Creation sans λόγος




All things came into being through the λόγος John 1:3

Through him all things were made. (Nicene Creed, paragraph on the Second Person of the Trinity) 

Holy Saturday: without vaping too far off into the absurd, the mostly but not entirely tongue-in-cheek theological speculation chuckled through by our theology professor my years at Lutheran Theological Seminary, Gettysburg, was that there is One God, Father, Son (λόγος: Creating Word, “and God said …” Genesis 1:3) & Holy Spirit; that the One God (λόγος) became Incarnate in and as Jesus of Nazareth; that this One God (λόγος) having been put to death on cross on Good Friday, is dead on Holy Saturday; accordingly that Creation was that Day without a Creator, posing not only the question “who was in charge?” but the theological proposition that, the λόγος dead and ceasing to speak, shouldn’t all things on that Day, Holy Saturday, have vanished, evaporated, vaped, not only into nonexistence, but into never having been from the Beginning. 

And did that in fact happen, all only to be completely restored the instant the Father stepped into the Tomb and said, “Get up, Son!”? 

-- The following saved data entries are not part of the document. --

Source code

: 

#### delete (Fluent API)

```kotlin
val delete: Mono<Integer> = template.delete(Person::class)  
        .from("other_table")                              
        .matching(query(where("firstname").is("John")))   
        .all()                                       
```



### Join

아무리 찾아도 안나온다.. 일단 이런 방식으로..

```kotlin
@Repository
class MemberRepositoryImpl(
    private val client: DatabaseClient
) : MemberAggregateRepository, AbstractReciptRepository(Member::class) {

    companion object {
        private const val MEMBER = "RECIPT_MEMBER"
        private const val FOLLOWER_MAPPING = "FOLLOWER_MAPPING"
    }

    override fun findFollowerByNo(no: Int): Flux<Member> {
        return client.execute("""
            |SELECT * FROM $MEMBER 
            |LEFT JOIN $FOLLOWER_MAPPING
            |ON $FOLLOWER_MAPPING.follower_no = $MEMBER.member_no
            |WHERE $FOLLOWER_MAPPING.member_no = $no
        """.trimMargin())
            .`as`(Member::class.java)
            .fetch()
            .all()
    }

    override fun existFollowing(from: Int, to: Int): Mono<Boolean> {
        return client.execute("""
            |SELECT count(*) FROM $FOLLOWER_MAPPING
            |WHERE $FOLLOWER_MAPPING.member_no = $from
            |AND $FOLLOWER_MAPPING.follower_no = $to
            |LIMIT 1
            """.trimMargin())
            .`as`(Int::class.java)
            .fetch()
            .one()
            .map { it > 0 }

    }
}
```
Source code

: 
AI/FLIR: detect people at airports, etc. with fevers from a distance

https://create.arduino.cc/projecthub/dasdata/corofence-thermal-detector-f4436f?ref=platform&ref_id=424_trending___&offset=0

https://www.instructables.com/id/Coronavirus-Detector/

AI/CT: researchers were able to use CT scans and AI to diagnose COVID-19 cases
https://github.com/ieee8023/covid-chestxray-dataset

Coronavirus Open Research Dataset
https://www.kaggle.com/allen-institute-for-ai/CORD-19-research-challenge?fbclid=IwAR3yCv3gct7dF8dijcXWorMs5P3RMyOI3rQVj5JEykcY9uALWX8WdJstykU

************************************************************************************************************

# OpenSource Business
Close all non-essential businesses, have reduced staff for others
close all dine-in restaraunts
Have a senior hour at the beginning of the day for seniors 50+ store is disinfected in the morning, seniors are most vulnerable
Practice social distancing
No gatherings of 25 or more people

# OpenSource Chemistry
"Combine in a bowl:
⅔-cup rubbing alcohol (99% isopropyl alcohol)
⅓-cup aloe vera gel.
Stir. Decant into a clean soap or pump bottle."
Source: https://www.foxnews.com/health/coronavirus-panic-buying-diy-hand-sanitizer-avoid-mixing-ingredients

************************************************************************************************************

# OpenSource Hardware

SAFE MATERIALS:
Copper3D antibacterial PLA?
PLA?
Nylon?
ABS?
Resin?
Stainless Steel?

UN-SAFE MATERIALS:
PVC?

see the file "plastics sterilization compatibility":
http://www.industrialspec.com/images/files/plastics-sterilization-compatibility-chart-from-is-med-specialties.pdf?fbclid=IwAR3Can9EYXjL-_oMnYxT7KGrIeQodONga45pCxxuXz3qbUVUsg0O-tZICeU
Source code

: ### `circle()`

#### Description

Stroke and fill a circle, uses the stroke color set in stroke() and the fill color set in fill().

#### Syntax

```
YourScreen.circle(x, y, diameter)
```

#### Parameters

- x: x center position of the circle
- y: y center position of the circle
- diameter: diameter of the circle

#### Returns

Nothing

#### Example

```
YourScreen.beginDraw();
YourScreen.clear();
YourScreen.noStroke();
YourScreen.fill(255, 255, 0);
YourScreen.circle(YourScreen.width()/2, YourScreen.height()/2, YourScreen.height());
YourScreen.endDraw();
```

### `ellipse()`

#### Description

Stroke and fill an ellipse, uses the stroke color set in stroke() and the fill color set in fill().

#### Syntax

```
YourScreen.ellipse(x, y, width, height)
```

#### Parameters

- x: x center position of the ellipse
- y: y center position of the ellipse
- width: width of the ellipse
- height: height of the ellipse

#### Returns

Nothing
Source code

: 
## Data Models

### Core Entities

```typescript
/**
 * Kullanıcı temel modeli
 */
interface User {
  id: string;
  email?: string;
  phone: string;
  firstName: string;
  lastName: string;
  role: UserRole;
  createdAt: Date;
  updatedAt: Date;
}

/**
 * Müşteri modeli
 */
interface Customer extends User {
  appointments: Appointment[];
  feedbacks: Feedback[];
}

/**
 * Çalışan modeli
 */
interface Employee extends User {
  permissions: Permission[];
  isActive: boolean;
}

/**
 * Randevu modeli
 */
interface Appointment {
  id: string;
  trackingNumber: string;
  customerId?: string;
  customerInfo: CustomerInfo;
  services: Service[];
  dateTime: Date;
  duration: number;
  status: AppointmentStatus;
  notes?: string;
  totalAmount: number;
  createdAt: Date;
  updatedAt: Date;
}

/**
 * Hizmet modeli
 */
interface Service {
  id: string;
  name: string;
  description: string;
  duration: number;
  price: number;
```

Then, as Martin Bell wrote in The Way of the Wolf, they both went home and colored Easter eggs.

The Baptismal Covenant

Celebrant
Do you believe in God the Father?
People
I believe in God, the Father almighty,
    creator of heaven and earth.

Celebrant
Do you believe in Jesus Christ, the Son of God?
People
I believe in Jesus Christ, his only Son, our Lord,
    He was conceived by the power of the Holy Spirit
        and born of the Virgin Mary.
    He suffered under Pontius Pilate,
        was crucified, died, and was buried.
    He descended to the dead.
    On the third day he rose again.
    He ascended into heaven,
        and is seated at the right hand of the Father.
    He will come again to judge the living and the dead.